Someone writes whether the data actually shows what it purports to show: https://statmodeling.stat.columbia.edu/2020/01/09/filters-be...

> The whole thing is driven by one data point and a linear trend which makes no theoretical sense in the context of the paper (from the abstract: “Air testing conducted inside schools during the leak (but before air filters were installed) showed no presence of natural gas pollutants, implying that the effectiveness of air filters came from removing common air pollutants”) but does serve to create a background trend to allow a big discontinuity with some statistical significance.

I’m reminded of the walkback of scientific studies showing massive benefits from giving kids in third world countries deworming medications: https://www.theguardian.com/society/2015/jul/23/research-glo....
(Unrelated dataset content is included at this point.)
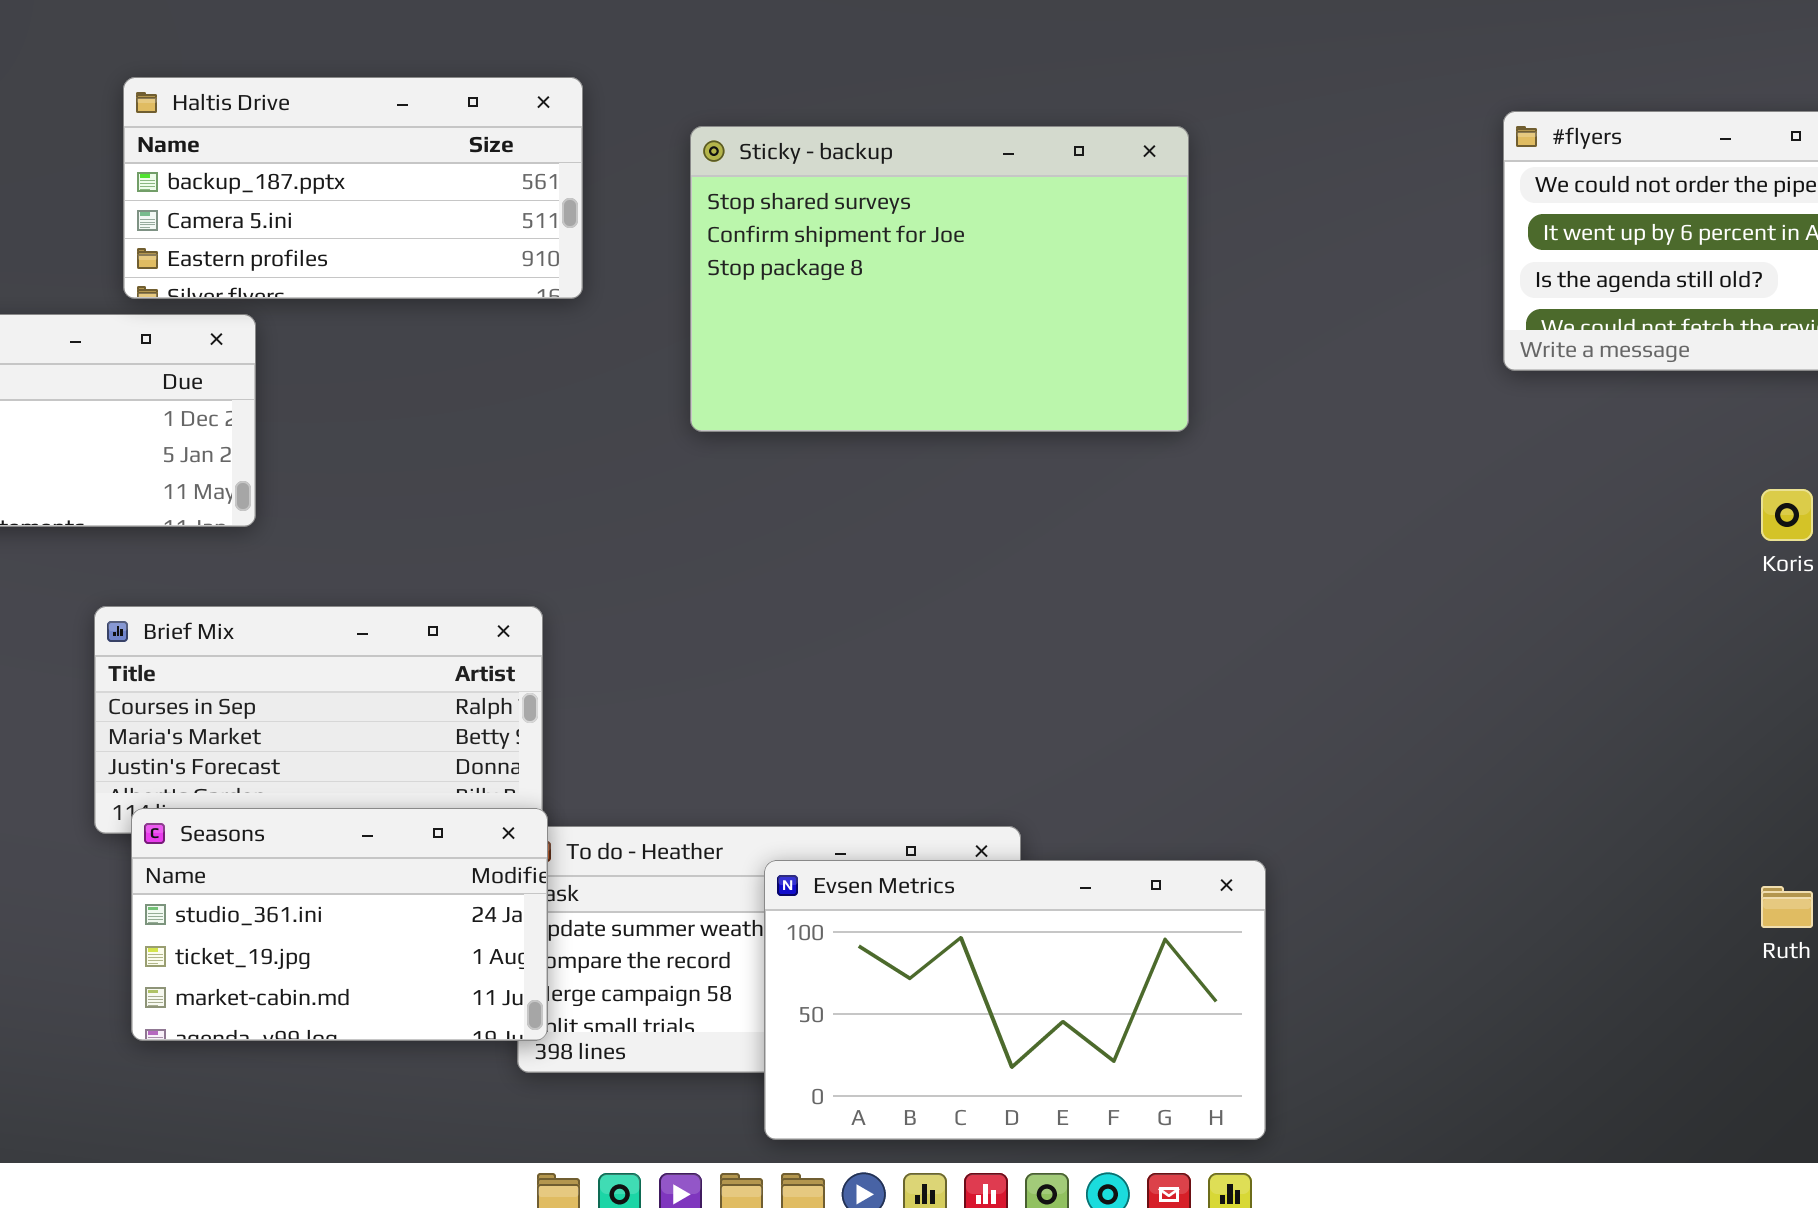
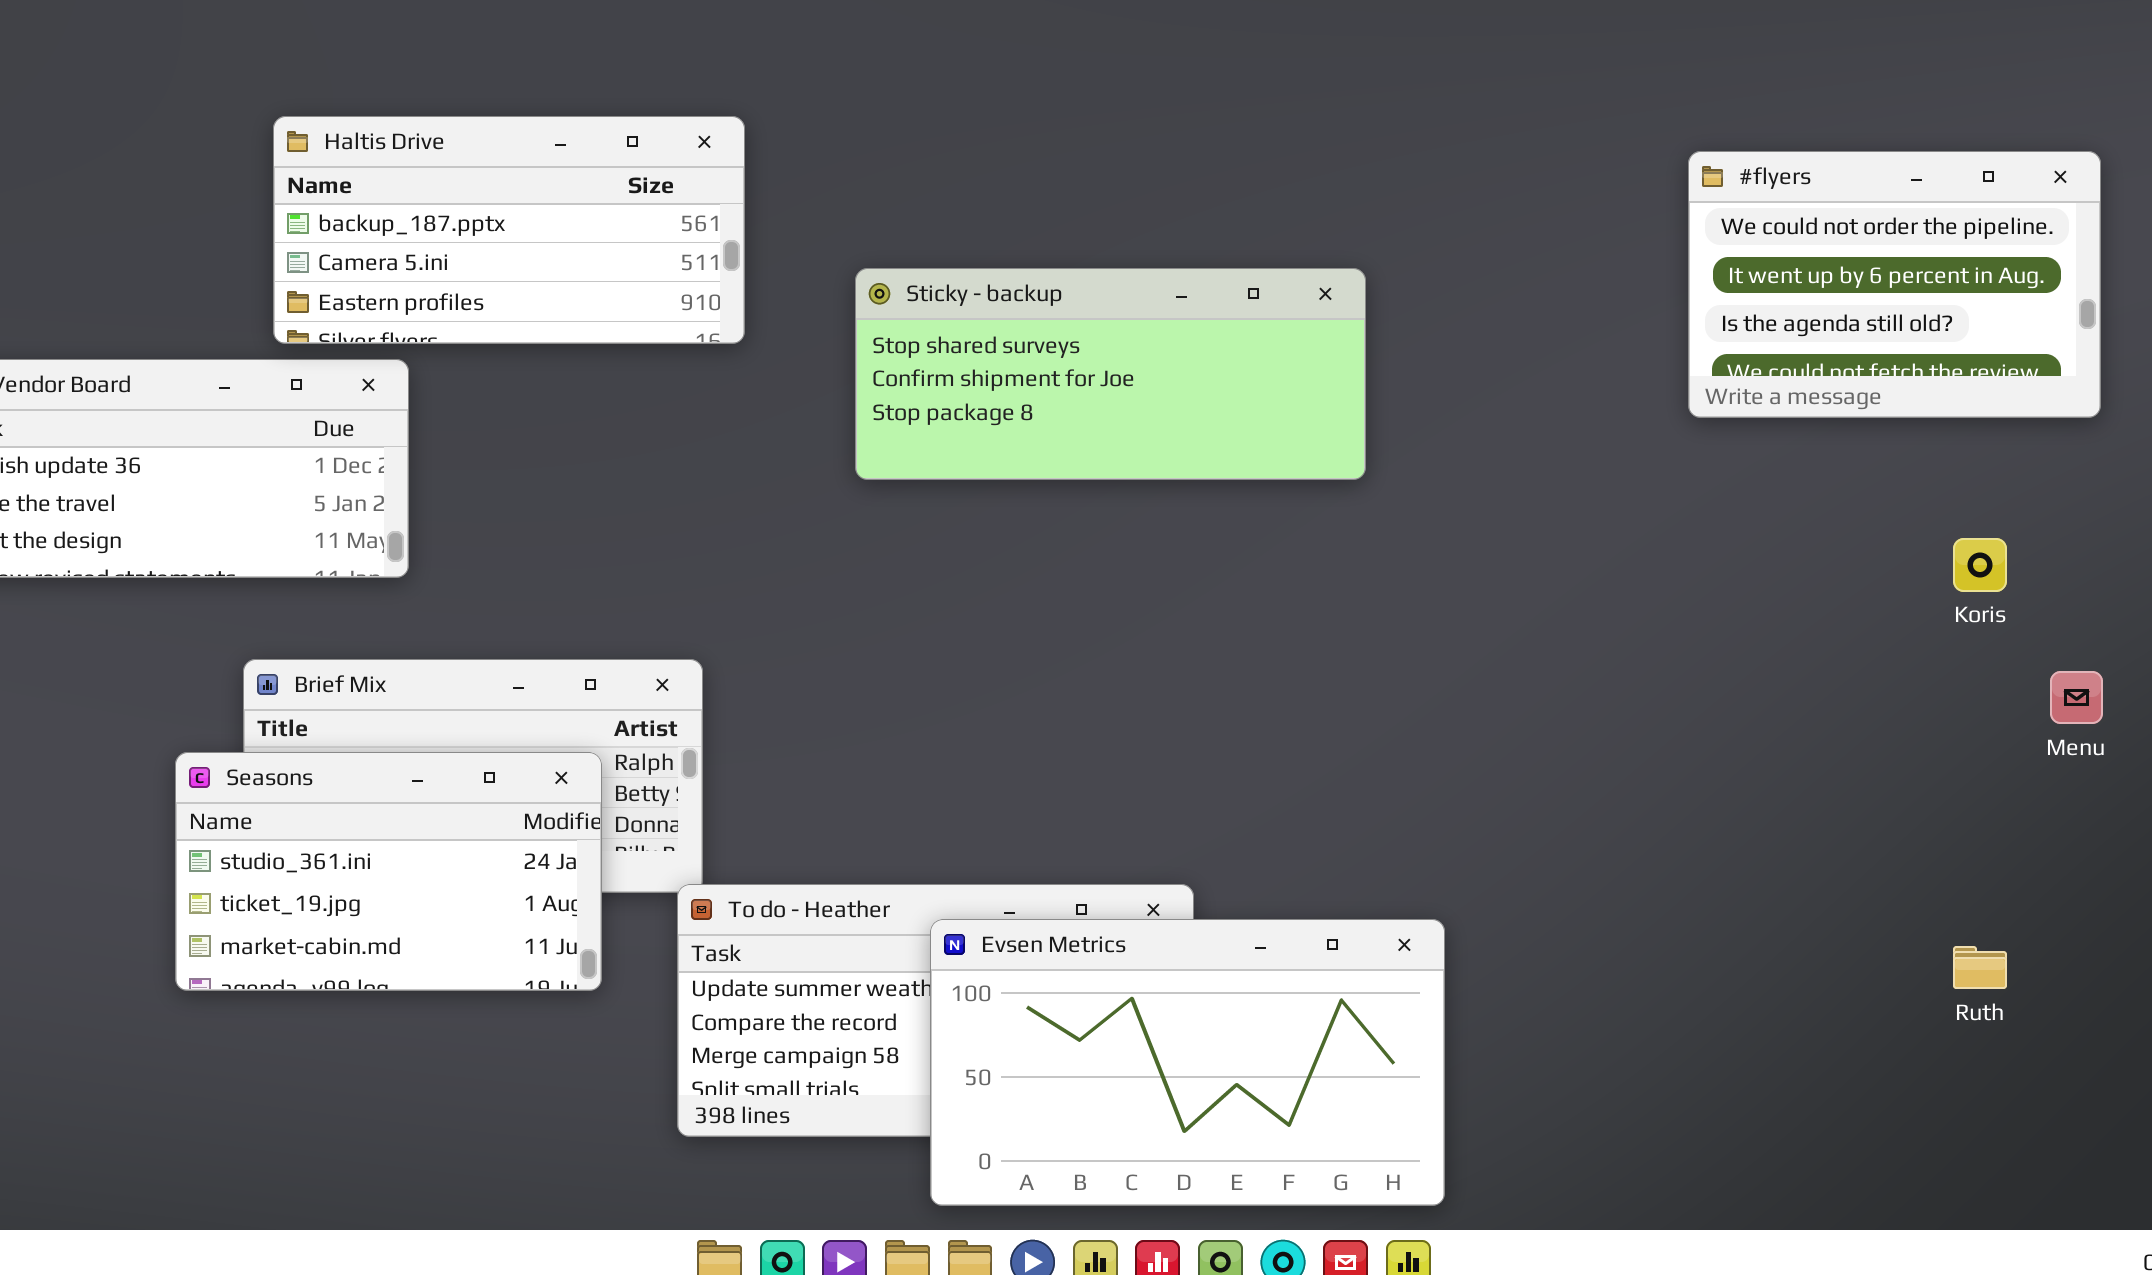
Sticky - backup: [690,126,1189,432] -> [855,268,1366,480], resized
Seasons: [131,808,548,1041] -> [175,752,602,991], moved

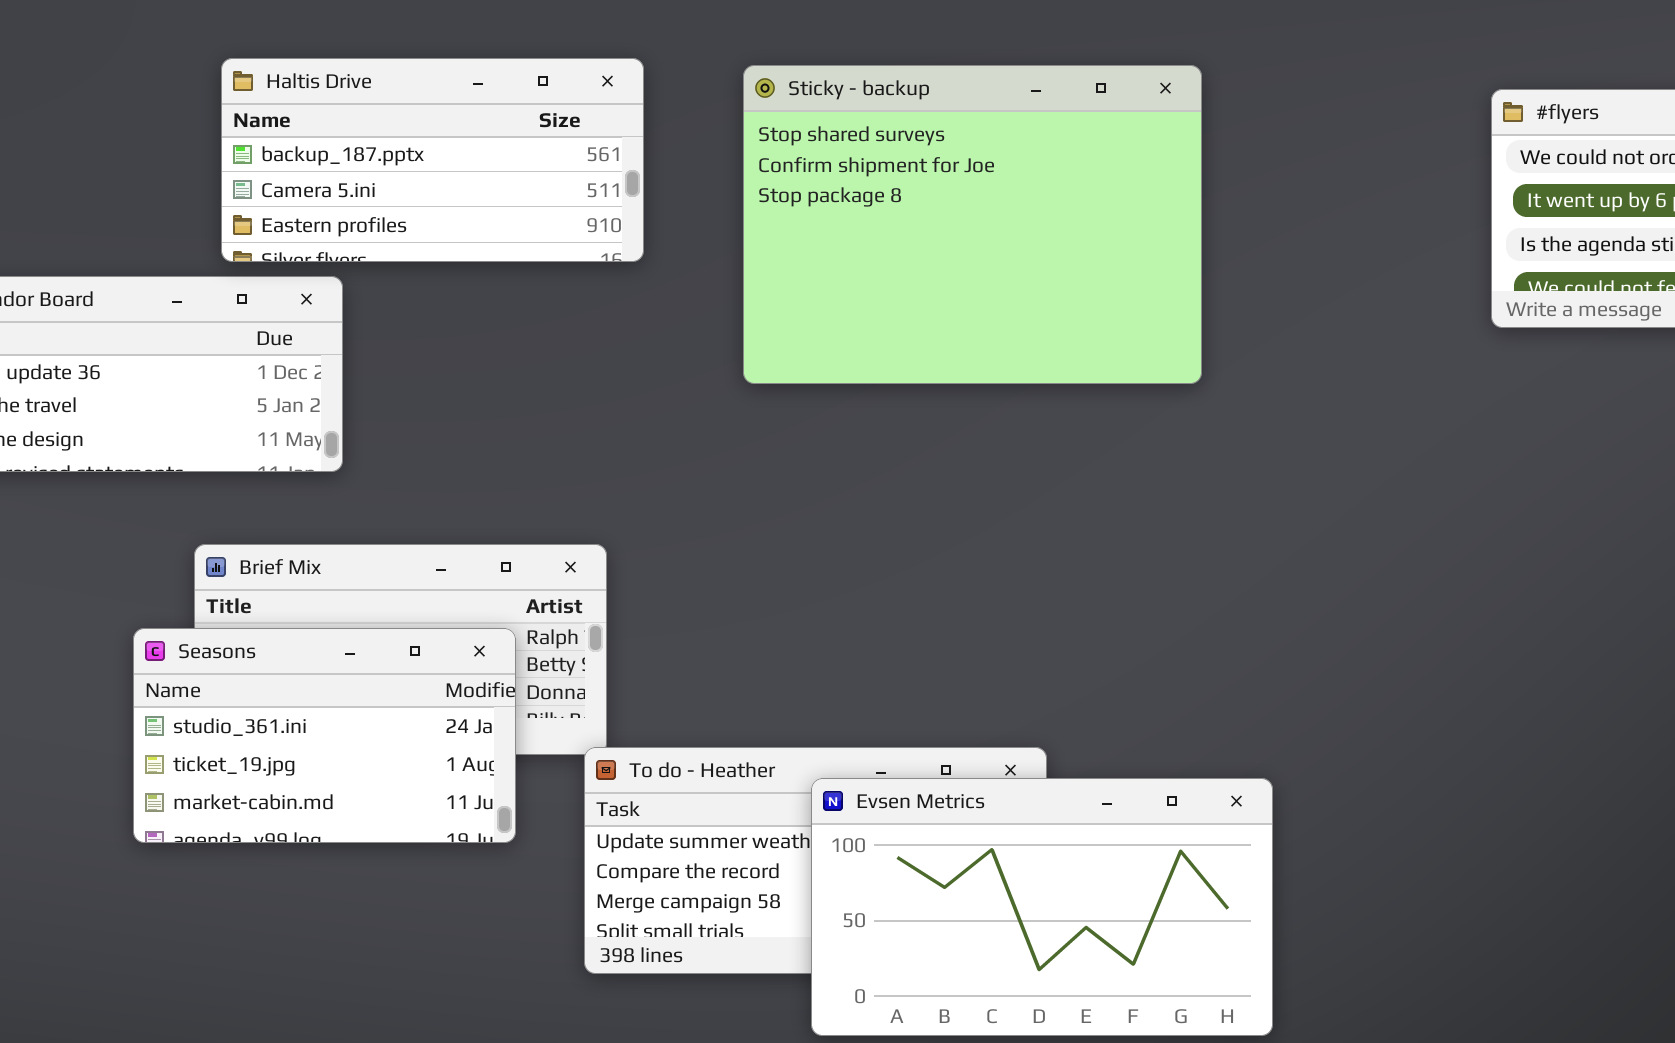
Sticky - backup: [855,268,1366,480] -> [743,65,1202,384], resized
My beef with Matt Y.’s worldview of “scientifically driven public policy” is that the costs and benefits of public policy interventions are so devilishly difficult to study that you can’t meaningfully use them on realistic time scales to drive policy. This is an exceedingly simple hypothesis—filtering air improves test scores—that can easily be tested while controlling for confounding factors. But even then it’s hard!

replies(3): >>43530105 #>>43530172 #>>43531351 #
1. rnjailamba ◴[] No.43531351[source]

Andrew Gelman: "No, I don’t think that this study offers good evidence that installing air filters in classrooms has surprisingly large educational benefits." https://statmodeling.stat.columbia.edu/2020/01/09/no-i-dont-... (Adding this older link here for cross reference)

A thread on Gelman's article is here: >>22006595 →.